Terzo: se la guerra in Ucraina era vista il 24 febbraio come un test della tenuta dell’Occidente, oggi è vista più che altro come un test della tenuta della Russia, perlomeno della Russia di Putin. Da una posizione prudente e difensiva, Washington è passata in due mesi a una posizione pro-attiva. Che si presta peraltro a obiezioni: sempre secondo Richard Haass, ma anche secondo il pensiero “realista” europeo, parlare in modo esplicito di indebolire la Russia, come obiettivo dichiarato di Washington nella guerra in Ucraina, azzera gli incentivi di Mosca a negoziare e aumenta i rischi di conflitto diretto fra la Russia e la NATO. Come si è appena visto, l’amministrazione Biden ritiene invece che fermare la Russia sia la condizione per fermare la guerra –  non viceversa. E sembra ritenere che i rischi siano minori dell’occasione per “degradare” le capacità di Mosca.

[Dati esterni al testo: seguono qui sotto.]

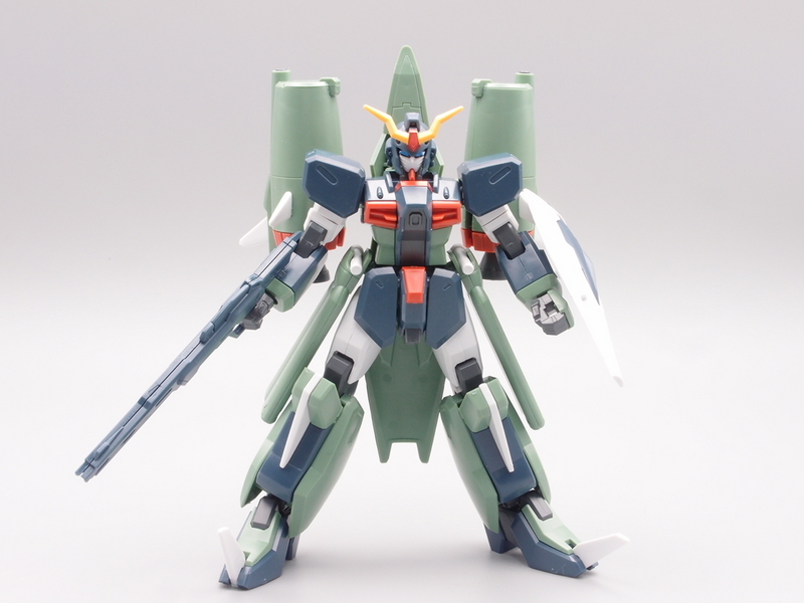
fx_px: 1161
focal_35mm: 50
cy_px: 302
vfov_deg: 29.1
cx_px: 402
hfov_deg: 38.2
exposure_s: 1/6
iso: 100
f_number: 8
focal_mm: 10.83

Il cambio di strategia americana segna così il futuro immediato della guerra in Europa ma al tempo stesso contiene echi del passato. Ad esempio, l’importanza del sostegno finanziario e militare a Kiev, da parte americana e NATO, ricorda in qualche modo, seppure con modalità molto diverse, il “ponte-aereo” su Berlino del giugno 1948-maggio 1949, che fece di Berlino Ovest una spina nel fianco permanente per l’URSS: il messaggio che oggi viene da Washington è che, anche in caso di successi militari parziali della Russia nella seconda fase della guerra in Ucraina, l’appoggio occidentale a Kiev permarrà. E passerà comunque dall’Ucraina la frontiera del contenimento della Russia. Sul Times Phil Breedlove, il generale americano che ha guidato le forze alleate in Europa dal 2013 al 2016, arriva a ipotizzare una base avanzata della NATO nell’Ovest dell’Ucraina, per le forniture militari e umanitarie.

È ancora troppo presto per prevedere l’esito del conflitto in corso fra difesa eroica della sovranità dell’Ucraina e aspirazioni neo-imperiali di Mosca, fra cui l’eventualità di una spartizione nei fatti, con un conflitto congelato esteso nello spazio e nel tempo. Ma il precedente della guerra di Corea, nei primi anni ’50 del secolo scorso, è significativo comunque: fu a conclusione della guerra di Corea, guerra calda della prima guerra fredda, che la NATO diventò, da un Patto difensivo sulla carta, un’alleanza militare operativa, con l’ingresso della Repubblica federale di Germania e l’avvio del suo processo di riarmo.

Oggi la NATO appare rafforzata dagli errori ed orrori compiuti da Putin; e si prepara, con il possibile ingresso di Finlandia e Svezia, a un lungo contenimento della Russia. Una questione aperta, oggi come allora, riguarda la solidità politica dell’Europa, più direttamente esposta degli Stati Uniti ai costi della rottura con Mosca. Investe il futuro della Difesa europea, dopo la vittoria elettorale di Emanuel Macron e le incertezze tedesche, fra aumento delle spese militari e ambiguità almeno iniziali nel sostegno all’Ucraina. E riguarda la tenuta nel tempo dei fronti interni occidentali, viste le spinte inflattive e i problemi energetici.

Fino a che punto l’Europa carolingia, sempre propensa a tenere aperto un canale di dialogo con Mosca prima che a indebolire la Russia, sosterrà il cambio di strategia americana? La risposta, per l’andamento della guerra fredda 2.0 e per la coesione occidentale, sarà decisiva.